### Desafios
1. No texto sobre a guarda dos filhos, quais são as três coisas que resumem o papel secundário do genitor que fica sem a guarda?
2. Copie do texto sobre a guarda dos filhos a parte que vai de "E essa imposição" até "educar seus filhos.", trocando "a mãe" por "o pai".

### Trecho do texto
▽
Enquanto a família (legítima ou natural) permanece física e espiritualmente unida, a criança desfruta de seus dois pais. A ruptura conjugal cria a família monoparental e a autoridade parental, até então exercida conjunta e igualitariamente pelo pai e pela mãe, acompanha a crise e se concentra em um só dos genitores, ficando o outro reduzido a um papel secundário (visita, alimentos e fiscalização).
Assim é por imposição legal.
E essa imposição privilegia a mãe no exercício da guarda, como claramente se vê pelos arts. 10, § 1º da Lei do Divórcio, e 16 do Dec.-Lei 3.200/41. A norma parte de uma presunção que tem fundamento psicofisiológico ao estimar que, invariavelmente, a mãe se encontra em posição mais adequada para criar e educar seus filhos.
A questão, entretanto, deve ser analisada incluindo-se todos os interessados, menores e cada um de seus pais, para que a solução dada seja aquela que mais beneficie os filhos, mas também contemple os pais, a fim de que nenhum deles negligencie da criação e da educação dos filhos.
A ruptura conjugal, estabelecendo uma nova situação fática no ciclo familiar, afeta diretamente a vida dos filhos menores, porque modifica um de seus subsistemas, o parental. Com ela surge o problema - dos mais difíceis do Direito de Família - da atribuição da guarda: ao pai ou à mãe? Aos dois, talvez!
△
### Amostra dos dados
▽
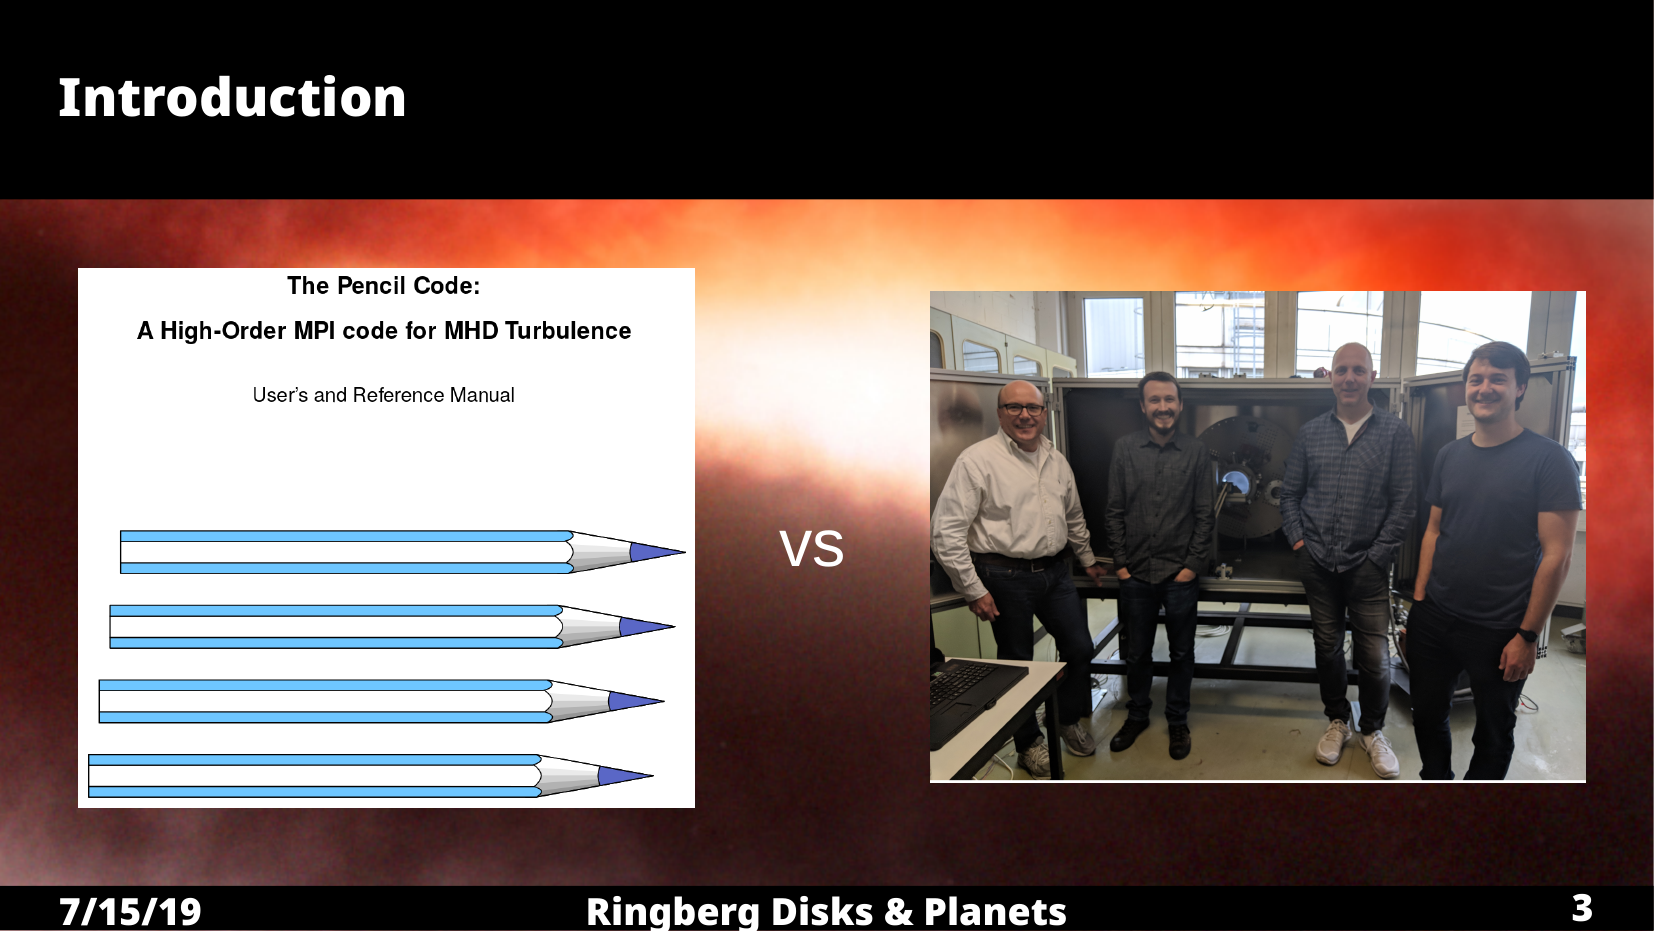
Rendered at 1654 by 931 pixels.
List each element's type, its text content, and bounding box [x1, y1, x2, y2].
△
### Respostas por tarefa
1. Visita, alimentos e fiscalização.

2.
E essa imposição privilegia o pai no exercício da guarda, como claramente se vê pelos arts. 10, § 1º da Lei do Divórcio, e 16 do Dec.-Lei 3.200/41. A norma parte de uma presunção que tem fundamento psicofisiológico ao estimar que, invariavelmente, o pai se encontra em posição mais adequada para criar e educar seus filhos.